The span of distance and time contracts, no longer Africa and long
forgotten events, now the references shift to the American South, and the
brutal practices of segregation masquerading beneath the deception of
“separate but equal.” Now the story trying to be told is our story, a
story not buried in “history” but of yesterday, and still the actors find
themselves unable to connect to the events or even relate to one another.
In his classic work, “Violence and the Sacred”, René Girard
emphasized that at the very core of what humans define as sacred lies
violence. As the actors in Drury’s piece discover to their regret, the
bridge to the horrors they wish to present is not history; the passageway
to it is our own humanity.
I found myself frustrated with this work on a number of levels. I grasp
the playwright’s desire to enhance the communion shared by actors and
audience by purging the barriers between the two. But artifice, like
energy, cannot be destroyed, only transformed. Obliterate script, stage,
costume, language whatever you will in trying to make the truth truer and
reality realer, no sooner will you raze one embodiment of the artificial
than another will rise up like the hydra’s teeth in a Hegelian lockstep.

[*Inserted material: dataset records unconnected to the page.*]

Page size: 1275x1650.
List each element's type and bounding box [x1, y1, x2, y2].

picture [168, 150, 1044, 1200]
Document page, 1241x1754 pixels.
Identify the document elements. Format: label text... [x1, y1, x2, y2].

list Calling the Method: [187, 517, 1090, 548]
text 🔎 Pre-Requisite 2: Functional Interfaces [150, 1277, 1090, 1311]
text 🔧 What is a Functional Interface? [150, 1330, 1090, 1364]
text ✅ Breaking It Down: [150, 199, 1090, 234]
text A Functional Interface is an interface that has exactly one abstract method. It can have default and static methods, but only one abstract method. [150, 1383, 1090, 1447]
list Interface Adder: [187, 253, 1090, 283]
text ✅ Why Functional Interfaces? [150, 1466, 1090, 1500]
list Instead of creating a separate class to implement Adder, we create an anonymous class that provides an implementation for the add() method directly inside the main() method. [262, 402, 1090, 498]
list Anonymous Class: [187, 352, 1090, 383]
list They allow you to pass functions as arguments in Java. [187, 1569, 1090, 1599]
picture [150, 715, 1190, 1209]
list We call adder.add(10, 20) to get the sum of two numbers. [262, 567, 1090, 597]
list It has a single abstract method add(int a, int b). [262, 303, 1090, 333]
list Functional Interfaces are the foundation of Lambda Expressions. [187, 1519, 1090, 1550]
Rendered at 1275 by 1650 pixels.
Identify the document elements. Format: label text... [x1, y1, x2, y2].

It is the curse of humankind, and also our uniqueness, that artifice is
the very expression of our existence. Were this not so, what bliss would
be had in the baying of the moon?
I was frustrated in being denied the history that first attracted the
playwright to write this piece. The Herero and Namaqua genocide, as well
as the Khaua-Mbandjeru rebellion, which preceded it, are tragic stories
that we stand in peril of forgetting. No other adage is as familiar or as
utterly untrue as the saying “History repeats itself.”
History never repeats itself.
But man, seemingly incapable of learning from his history, just keeps
making the same mistakes over and over again.
I was frustrated by the “snap” and “crackle” on stage, but in the end, no
“pop”. If the program notes are to be believed, Drury herself is aware
that she may have failed in what she set out to accomplish with this work.
It is to her credit that she acknowledges this. But it is to her greater
credit that she made the attempt.
I’ll take a brave failure over an insipid success any day of the week, and
for that alone I heartedly recommend this play.